On Tuesday night, the New York Jets agreed to a deal with free agent Darrelle Revis that will pay the Pro Bowl corner $70 million over five years, with $39 million guaranteed.
The move comes as the latest part of the ongoing offseason makeover that has witnessed the Jets hiring a new coach and GM, releasing receiver Percy Harvin, and adding big target Brandon Marshall through a trade.
This is Revis’s second stint with the Jets. They picked him in the first round of the 2007 draft, but in 2013 traded him to Tampa Bay due to a contract dispute. In exchange for Revis, the Buccaneers sent the Jets their first-round pick in 2013, and a fourth-rounder in 2014.
Revis signed a six-year contract for $96 million with Tampa Bay. He played there one season. A new regime took charge in Tampa Bay in 2014, regarded it as bad business to pay a cornerback that kind of money, and released him shortly thereafter. Revis made $16 million in his one season with the Bucs, and clearly had little impact on the team’s won-loss record. They finished 4-12.
Here is the problem with paying cornerbacks big money. They can be taken out of the game. Teams can just throw to the other parts of the field—play keep-away from the elite corner. Top-shelf corners can become like the Maytag repairman—very lonely. Just throw at the second corner, the nickel back, linebackers covering tight ends, running backs, and so forth.
Also, Revis turns 30 before this season. Cornerback plays as a position where speed and quickness are essential. You can start losing that due to the wear-and-tear of this exceedingly violent sport. Revis has played eight seasons in the NFL.
Signing 30-year-old corners to big money deals can be risky business. Just ask the Philadelphia Eagles. In 2011, the Philadelphia Eagles signed Nnamdi Asomugha to a five-year deal for $60 million, including $25 million guaranteed. The Eagles released him after two seasons. The Eagles compiled a 12-20 over his time there.
The bottom line is the NFL remains a quarterback-driven league. If you don’t have one, signing big-money players at other positions can be like putting lipstick on a pig. The teams with the elite quarterbacks constantly contend. The teams with pedestrian signal-callers usually tread water.
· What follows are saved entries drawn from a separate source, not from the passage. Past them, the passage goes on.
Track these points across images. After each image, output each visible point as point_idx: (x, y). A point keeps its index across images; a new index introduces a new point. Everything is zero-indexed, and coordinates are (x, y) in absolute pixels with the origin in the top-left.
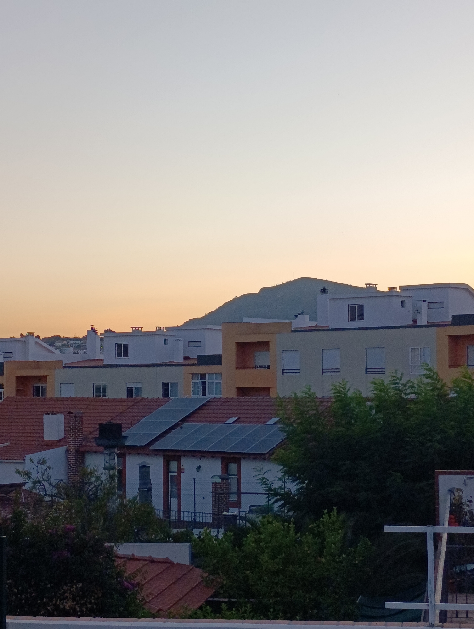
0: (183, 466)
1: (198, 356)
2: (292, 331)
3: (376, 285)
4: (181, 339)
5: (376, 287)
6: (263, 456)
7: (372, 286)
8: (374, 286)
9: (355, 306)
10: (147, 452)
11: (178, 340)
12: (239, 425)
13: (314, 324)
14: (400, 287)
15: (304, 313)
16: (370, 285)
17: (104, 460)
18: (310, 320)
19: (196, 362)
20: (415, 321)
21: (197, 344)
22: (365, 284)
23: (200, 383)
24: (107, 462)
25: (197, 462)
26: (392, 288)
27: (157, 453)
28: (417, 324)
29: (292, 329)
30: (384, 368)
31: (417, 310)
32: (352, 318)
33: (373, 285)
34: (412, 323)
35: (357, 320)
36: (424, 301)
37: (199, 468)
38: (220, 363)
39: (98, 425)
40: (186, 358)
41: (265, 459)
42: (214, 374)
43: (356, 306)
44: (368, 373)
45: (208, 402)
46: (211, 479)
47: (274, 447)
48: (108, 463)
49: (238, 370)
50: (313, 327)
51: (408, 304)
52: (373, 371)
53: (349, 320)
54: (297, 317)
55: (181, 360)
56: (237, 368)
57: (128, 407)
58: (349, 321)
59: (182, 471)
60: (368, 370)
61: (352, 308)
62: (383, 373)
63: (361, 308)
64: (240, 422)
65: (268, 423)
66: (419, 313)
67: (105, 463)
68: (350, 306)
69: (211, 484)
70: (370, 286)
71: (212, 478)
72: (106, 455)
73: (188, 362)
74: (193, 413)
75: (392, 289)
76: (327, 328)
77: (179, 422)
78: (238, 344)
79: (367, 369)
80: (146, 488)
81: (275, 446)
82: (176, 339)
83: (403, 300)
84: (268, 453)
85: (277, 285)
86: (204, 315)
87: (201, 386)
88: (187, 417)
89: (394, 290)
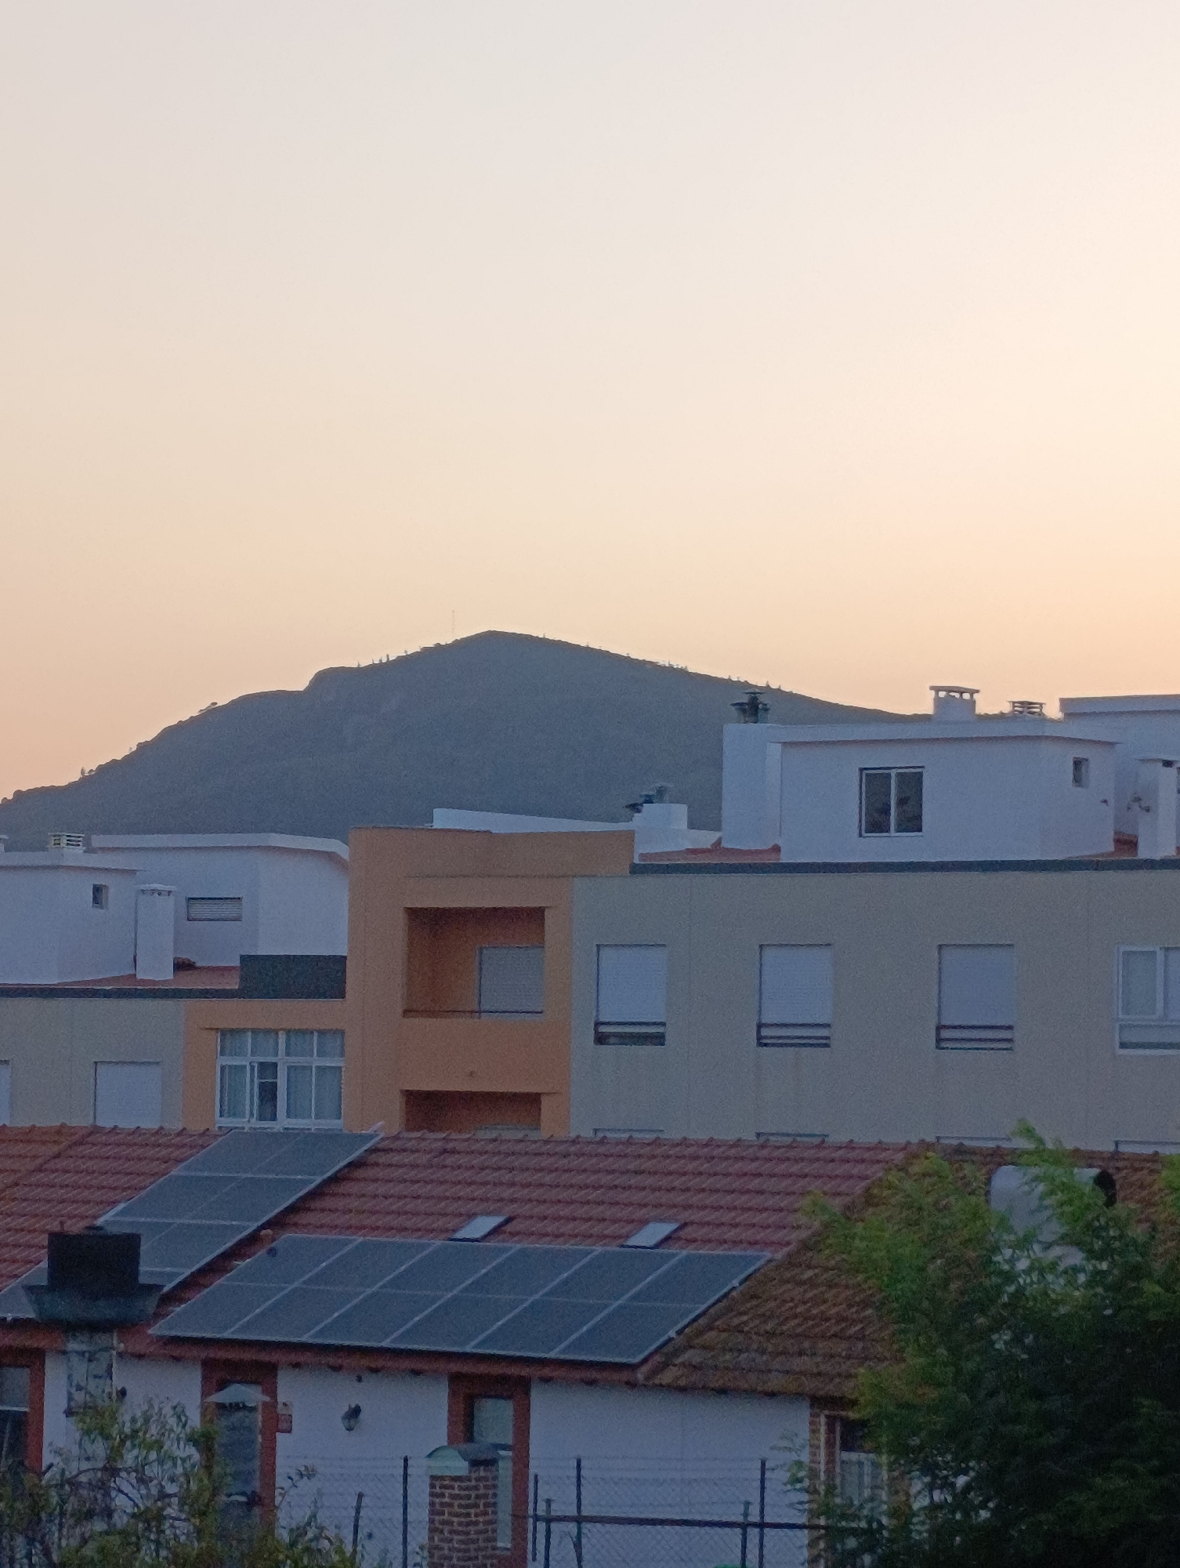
0: (285, 1404)
1: (243, 958)
2: (636, 870)
3: (972, 692)
4: (168, 888)
5: (973, 703)
6: (625, 1376)
7: (957, 695)
8: (966, 696)
9: (889, 775)
10: (140, 1347)
11: (153, 891)
12: (515, 1246)
13: (705, 839)
14: (1065, 703)
15: (667, 797)
16: (952, 694)
17: (69, 1377)
18: (692, 825)
19: (234, 984)
20: (1126, 843)
21: (227, 910)
22: (932, 688)
23: (252, 1068)
24: (79, 1388)
25: (344, 1392)
26: (1027, 705)
27: (176, 1353)
28: (1136, 854)
29: (636, 861)
30: (1010, 1028)
31: (1138, 799)
32: (876, 824)
33: (961, 691)
34: (1111, 848)
35: (893, 833)
36: (1168, 764)
37: (355, 1413)
38: (338, 991)
39: (46, 1236)
40: (182, 966)
41: (632, 1385)
42: (312, 1033)
43: (893, 773)
44: (944, 1045)
45: (374, 1150)
46: (426, 1462)
47: (670, 1340)
48: (83, 1392)
49: (416, 1021)
50: (703, 851)
51: (1099, 768)
52: (985, 1040)
53: (863, 833)
54: (639, 811)
55: (163, 973)
56: (407, 1012)
57: (39, 1161)
58: (861, 836)
59: (283, 1425)
60: (945, 1034)
61: (874, 781)
62: (1008, 1046)
63: (913, 782)
64: (513, 1234)
65: (631, 1242)
66: (1148, 810)
67: (73, 1390)
68: (867, 772)
69: (428, 1481)
70: (948, 696)
71: (430, 1456)
72: (75, 1359)
73: (188, 982)
74: (317, 1193)
75: (1026, 710)
76: (771, 859)
77: (263, 1227)
78: (413, 913)
79: (939, 1028)
80: (243, 1494)
81: (672, 1333)
82: (142, 887)
83: (1081, 756)
84: (645, 1361)
85: (384, 661)
86: (75, 777)
87: (256, 1081)
88: (293, 1209)
89: (1033, 713)
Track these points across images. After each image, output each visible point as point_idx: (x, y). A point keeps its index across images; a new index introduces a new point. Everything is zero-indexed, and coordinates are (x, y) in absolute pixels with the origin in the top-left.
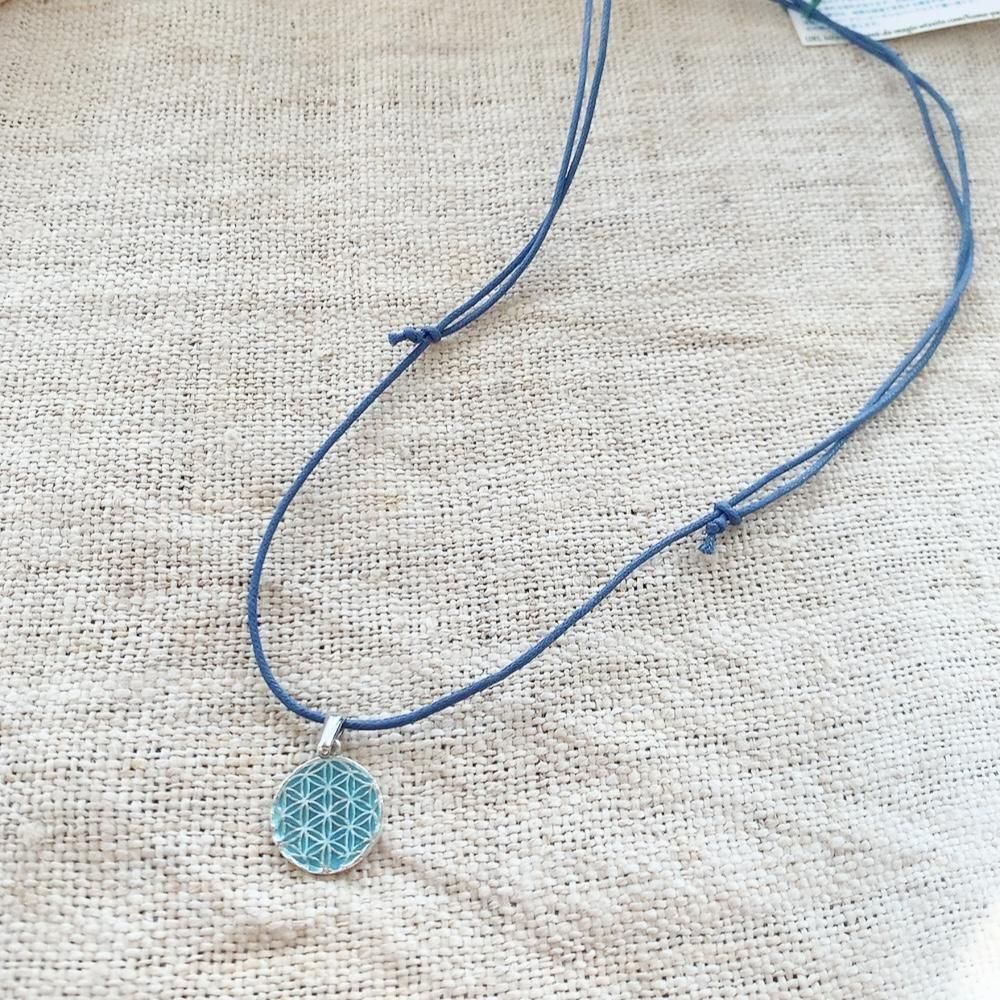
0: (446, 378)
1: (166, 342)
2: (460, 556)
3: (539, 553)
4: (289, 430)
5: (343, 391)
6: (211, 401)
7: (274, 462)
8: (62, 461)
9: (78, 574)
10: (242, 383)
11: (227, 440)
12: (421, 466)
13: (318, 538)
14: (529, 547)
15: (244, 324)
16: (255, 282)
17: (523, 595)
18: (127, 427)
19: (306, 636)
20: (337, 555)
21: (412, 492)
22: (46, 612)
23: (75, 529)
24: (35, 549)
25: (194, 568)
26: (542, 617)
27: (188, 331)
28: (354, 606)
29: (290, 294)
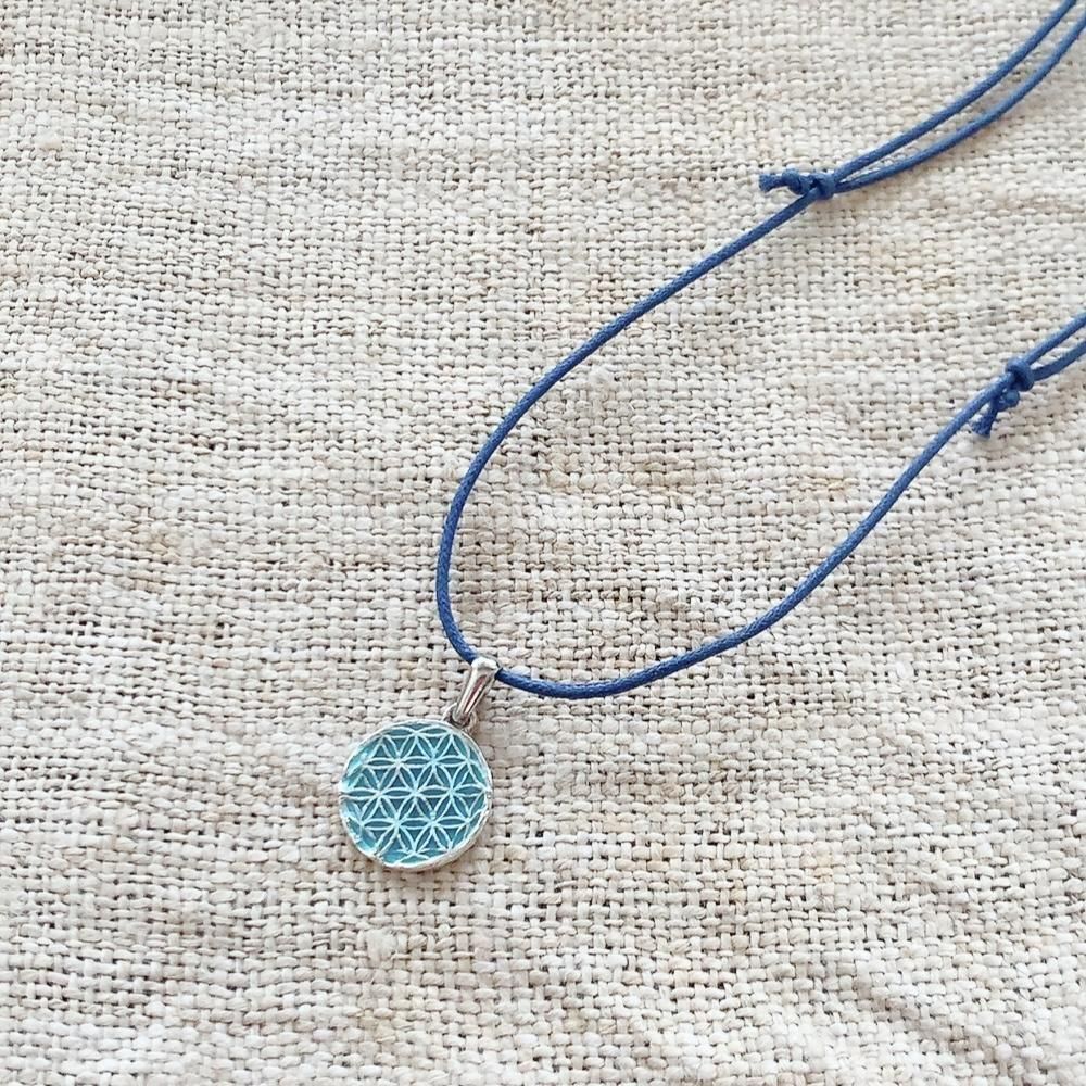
0: (904, 297)
1: (493, 228)
2: (940, 572)
3: (1058, 574)
4: (680, 371)
5: (753, 313)
6: (564, 323)
7: (665, 418)
8: (361, 406)
9: (401, 575)
10: (606, 296)
11: (593, 383)
12: (875, 433)
13: (733, 537)
14: (1042, 565)
15: (601, 203)
16: (613, 134)
17: (1036, 637)
18: (450, 359)
19: (727, 678)
20: (762, 563)
21: (865, 473)
22: (361, 628)
23: (391, 508)
24: (338, 536)
25: (564, 574)
26: (1066, 671)
27: (523, 211)
28: (792, 638)
29: (667, 156)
Right now, the Jets quarterback position is problematic. Geno Smith, a turnover machine his first two years in the league, currently sits atop the depth chart. The Jets will probably add a journeyman quarterback to compete with him, perhaps Ryan Fitzpatrick, once the Houston Texans release him, which is expected to happen shortly. Perhaps they pick Oregon’s Marcus Mariota with the sixth pick in the draft. But he’s a major project, coming out of a college offensive system that doesn’t translate to the NFL game. He’s going to need time to develop.
Yes Revis won a Super Bowl last season as a member of the New England Patriots. No question he had a solid season and contributed to the Patriots winning their fourth championship. However, the biggest reason, by far, for New England’s championship last season, and prior, is #12, the guy under center, a guy named Tom Brady, one of the greatest quarterbacks of all time.
Yes, Revis can help the Jets. But until they find a franchise quarterback, his impact on their won-loss record, is likely minimal.